What is it …

Almost every second web application has a requirement for allowing users to upload large file. With huge internet bandwidths available and all applications in the cloud, it is expected that the user must be able to upload large data to the web application.

While working on a web application which deals with banking domain, we need to have such a feature where users might be uploading their huge files at the same slot of the day! Each user may upload files from 500 Mb to 2 Gb, and this is critical for the growing number of end users for this web application in the last few months!

.. and how we took the path ?

OK, understood, our Rails application is not having that big code-base or features for now, and also not a huge user-base. But the number is increasing at the double pace each month than it was before 6 months! That means we would have almost three times the users in next 2 months and if this feature is not implemented correctly then the performance could be affected.

We have started testing the application with growing the upload file size, each time we are trying with 500 – 900 Mb files in a single go where each file could be of maximum 100 Mb. OK, works fine, but when we goes up 1 GB or when the net speed is slower it started failing!

  • We identified that the upload mechanism is kept very basic for the first iteration, and now we have a change in the feature. So, we have to change it such that it should work in all conditions. We have used Dropzone (for drag-drop support and AJAX based file uploads), Amazon S3 (storing the files in the cloud), nginx as a web server and unicorn as an application server.
  • Nginx : Every request to the server will first go to nginx, and then it will be forwarded to unicorn which eventually routed to the particular controller. We found many references and issues related to large filesize uploads with Rails, and so based on that we have fixed the nginx configuration by adding the nginx upload module. This requires to compile the nginx from scratch, change the service configuration and restart the server. We have also tweaked the nginx configuration to handle client timeout & file uploads and only forward the non-file parameters to Rails. This has reduced the response time, because Rails does not need to handle the file now.
  • Amazon S3 data upload : We have identified that for huge file, Rails takes time to push data to S3 and meanwhile the request may expire because of timeout between nginx and unicorn. Usually, unicorn timeout is 30s so if it takes more than 30s then the request will time out and nginx will respond with an error to the browser. How to fix this? We found carrierwave_backgrounder which allows to process the file uploading in a background job. We have used sidekiq to handle this background job which will eventually take the long running upload out of the synchronous request processing task and so the response would be faster.
  • Dropzone : But still, while uploading more than 700 – 900 Mb of files with slower bandwidth it is sometimes not working as expected. To fix that we have tweaked the Dropzone configurations. Dropzone allows to change the file uploading in diff. ways - We can push all files at once or process them in batches. Now as we could have max size of 50 – 100 Mb per file, we have decided to process the files in batch of 2 files. So if the user adds say 50 files of 20 Mb each then Dropzone would send 25 requests to the server with 2 files in each request. We just have to change the request handling logic on server side as well as on client side JavaScript. This would reduce the load on server just in one request and also the response time is better. End users can see the progress, and file uploading is going to take the same time as before but in multiple synchronous requests one after the other!

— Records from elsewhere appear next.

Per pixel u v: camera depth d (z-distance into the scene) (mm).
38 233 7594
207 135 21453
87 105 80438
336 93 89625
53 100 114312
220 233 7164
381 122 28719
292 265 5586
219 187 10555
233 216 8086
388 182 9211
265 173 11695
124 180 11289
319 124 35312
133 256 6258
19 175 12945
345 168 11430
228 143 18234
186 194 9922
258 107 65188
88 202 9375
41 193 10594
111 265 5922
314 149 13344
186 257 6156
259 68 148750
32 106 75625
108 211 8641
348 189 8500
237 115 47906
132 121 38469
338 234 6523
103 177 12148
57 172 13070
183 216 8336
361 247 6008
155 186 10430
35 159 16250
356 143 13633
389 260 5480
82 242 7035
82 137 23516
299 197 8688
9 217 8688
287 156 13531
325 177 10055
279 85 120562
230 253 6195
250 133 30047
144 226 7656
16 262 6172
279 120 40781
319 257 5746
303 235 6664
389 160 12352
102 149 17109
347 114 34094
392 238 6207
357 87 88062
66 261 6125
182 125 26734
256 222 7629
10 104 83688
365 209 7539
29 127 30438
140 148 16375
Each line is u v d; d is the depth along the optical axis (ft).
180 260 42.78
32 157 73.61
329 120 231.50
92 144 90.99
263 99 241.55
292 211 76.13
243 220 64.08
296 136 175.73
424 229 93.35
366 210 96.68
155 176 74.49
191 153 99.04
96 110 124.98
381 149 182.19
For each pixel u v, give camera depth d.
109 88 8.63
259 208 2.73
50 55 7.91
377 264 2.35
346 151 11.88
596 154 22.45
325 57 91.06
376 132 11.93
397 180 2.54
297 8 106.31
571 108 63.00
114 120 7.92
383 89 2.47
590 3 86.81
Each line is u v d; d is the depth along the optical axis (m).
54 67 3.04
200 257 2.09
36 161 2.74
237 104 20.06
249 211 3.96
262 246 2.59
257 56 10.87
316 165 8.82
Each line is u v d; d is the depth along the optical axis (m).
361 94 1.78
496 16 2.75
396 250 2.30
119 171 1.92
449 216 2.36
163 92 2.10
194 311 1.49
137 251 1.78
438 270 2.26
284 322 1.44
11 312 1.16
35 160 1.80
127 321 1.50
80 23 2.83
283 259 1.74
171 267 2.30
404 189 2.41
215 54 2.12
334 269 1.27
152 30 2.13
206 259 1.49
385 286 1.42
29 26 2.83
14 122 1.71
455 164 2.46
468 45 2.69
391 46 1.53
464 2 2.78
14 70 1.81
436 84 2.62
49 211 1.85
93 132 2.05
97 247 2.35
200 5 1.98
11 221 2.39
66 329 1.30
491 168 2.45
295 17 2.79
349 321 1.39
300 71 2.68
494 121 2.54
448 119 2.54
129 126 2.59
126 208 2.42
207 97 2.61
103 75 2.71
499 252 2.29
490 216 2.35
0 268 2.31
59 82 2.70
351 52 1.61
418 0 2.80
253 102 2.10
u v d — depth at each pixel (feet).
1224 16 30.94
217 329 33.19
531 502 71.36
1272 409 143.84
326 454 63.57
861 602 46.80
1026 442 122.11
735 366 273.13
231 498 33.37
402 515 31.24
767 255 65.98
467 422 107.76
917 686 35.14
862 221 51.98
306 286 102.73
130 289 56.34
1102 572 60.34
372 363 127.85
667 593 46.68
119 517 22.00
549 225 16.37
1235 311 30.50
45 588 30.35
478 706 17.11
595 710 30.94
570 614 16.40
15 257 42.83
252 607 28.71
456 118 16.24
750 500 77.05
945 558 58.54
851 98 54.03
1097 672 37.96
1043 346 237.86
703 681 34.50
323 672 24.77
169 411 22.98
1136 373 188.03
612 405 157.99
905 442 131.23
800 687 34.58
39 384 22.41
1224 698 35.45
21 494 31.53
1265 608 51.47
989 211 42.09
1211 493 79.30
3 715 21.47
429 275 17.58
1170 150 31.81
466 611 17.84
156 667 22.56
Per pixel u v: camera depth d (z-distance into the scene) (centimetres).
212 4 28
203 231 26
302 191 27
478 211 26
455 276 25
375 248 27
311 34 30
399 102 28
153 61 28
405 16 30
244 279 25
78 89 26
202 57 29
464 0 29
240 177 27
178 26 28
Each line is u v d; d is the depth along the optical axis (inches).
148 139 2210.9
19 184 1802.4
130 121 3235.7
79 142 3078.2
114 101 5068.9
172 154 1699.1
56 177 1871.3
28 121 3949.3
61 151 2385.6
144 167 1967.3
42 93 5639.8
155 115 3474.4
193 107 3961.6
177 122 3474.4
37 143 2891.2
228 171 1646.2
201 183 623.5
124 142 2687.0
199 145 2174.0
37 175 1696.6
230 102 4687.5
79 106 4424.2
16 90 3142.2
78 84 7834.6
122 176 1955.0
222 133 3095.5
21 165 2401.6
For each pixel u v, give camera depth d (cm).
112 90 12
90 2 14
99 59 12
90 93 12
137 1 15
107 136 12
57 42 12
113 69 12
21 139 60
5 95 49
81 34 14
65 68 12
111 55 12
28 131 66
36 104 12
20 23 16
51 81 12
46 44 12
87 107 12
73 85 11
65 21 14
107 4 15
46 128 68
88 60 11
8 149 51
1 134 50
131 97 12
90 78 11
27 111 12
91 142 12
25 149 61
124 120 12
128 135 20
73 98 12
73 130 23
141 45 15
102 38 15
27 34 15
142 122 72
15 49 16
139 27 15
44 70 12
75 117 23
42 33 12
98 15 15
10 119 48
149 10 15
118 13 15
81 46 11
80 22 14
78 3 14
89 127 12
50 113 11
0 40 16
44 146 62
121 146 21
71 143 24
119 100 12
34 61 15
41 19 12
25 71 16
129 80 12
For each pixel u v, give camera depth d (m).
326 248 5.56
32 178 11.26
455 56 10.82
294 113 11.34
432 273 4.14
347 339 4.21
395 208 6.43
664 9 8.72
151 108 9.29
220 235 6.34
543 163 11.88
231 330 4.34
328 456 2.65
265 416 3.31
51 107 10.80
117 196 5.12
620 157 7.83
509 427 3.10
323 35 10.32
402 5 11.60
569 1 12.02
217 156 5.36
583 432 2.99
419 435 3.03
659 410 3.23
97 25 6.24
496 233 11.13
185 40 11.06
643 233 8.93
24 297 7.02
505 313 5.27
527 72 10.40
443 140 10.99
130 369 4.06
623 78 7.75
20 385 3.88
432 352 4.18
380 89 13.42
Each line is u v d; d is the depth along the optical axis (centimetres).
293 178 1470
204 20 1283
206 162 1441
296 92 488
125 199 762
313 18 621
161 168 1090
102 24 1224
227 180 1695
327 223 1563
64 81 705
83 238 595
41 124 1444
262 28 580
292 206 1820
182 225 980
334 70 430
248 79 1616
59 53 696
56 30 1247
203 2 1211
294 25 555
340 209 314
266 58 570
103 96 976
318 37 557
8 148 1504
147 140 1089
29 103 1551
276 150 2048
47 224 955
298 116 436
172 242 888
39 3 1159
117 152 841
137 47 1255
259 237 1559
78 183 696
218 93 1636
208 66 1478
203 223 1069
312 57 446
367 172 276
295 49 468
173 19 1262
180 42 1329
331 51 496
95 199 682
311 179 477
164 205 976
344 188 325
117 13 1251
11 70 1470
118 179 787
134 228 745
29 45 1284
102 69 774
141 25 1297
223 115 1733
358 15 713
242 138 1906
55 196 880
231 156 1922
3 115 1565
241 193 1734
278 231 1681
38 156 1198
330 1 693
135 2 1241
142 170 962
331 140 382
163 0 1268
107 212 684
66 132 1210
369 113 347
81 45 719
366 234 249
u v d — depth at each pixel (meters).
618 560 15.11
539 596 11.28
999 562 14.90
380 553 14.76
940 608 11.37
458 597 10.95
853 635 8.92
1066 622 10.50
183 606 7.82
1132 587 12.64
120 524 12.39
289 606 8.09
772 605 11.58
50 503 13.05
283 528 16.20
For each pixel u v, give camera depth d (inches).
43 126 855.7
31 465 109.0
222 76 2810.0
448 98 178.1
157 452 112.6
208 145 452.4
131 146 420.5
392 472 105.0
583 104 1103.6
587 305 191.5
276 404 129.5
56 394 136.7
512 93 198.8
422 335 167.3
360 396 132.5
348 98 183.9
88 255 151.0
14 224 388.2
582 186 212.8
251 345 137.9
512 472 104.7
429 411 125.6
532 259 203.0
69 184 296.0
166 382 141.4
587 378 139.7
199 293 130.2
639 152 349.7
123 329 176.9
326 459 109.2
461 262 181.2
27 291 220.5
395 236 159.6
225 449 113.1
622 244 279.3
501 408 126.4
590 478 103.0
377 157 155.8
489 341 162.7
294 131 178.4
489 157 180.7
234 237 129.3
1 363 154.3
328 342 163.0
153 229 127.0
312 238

And, its done as expected! Now we can upload 1.5–2GB of total files at once even with a 4GB RAM cloud server! End user does not have any difference than before, they are able to see the file uploading progress and server never complaints about timeout!

Summary

  • Always send data in chunks to the server, to reduce the response time.
  • Configure the web server to handle large file uploading, it works faster than most app servers.
  • Use background processing on the app server for larger file uploads over cloud storage like S3/dropbox etc.